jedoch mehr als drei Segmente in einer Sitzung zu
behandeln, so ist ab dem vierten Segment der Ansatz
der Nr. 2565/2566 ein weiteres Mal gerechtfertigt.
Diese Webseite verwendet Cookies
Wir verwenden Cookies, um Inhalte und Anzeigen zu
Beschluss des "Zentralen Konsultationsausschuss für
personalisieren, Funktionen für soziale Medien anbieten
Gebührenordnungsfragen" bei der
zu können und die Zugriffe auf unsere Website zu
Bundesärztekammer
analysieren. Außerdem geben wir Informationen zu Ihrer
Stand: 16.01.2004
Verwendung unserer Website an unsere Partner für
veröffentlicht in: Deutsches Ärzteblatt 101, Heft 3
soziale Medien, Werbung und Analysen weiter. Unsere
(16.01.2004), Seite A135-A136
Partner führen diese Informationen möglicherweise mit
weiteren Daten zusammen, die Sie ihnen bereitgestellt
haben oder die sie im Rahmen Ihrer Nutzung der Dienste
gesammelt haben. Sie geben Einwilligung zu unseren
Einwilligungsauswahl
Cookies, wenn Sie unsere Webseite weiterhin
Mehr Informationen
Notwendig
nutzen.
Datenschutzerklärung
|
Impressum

**Assignment**.
Copy exactly the opening line of the material, the line bearing "veröffentlicht in: Deutsches", and every line between them. Include nothing else.

**Written response**.
jedoch mehr als drei Segmente in einer Sitzung zu
behandeln, so ist ab dem vierten Segment der Ansatz
der Nr. 2565/2566 ein weiteres Mal gerechtfertigt.
Diese Webseite verwendet Cookies
Wir verwenden Cookies, um Inhalte und Anzeigen zu
Beschluss des "Zentralen Konsultationsausschuss für
personalisieren, Funktionen für soziale Medien anbieten
Gebührenordnungsfragen" bei der
zu können und die Zugriffe auf unsere Website zu
Bundesärztekammer
analysieren. Außerdem geben wir Informationen zu Ihrer
Stand: 16.01.2004
Verwendung unserer Website an unsere Partner für
veröffentlicht in: Deutsches Ärzteblatt 101, Heft 3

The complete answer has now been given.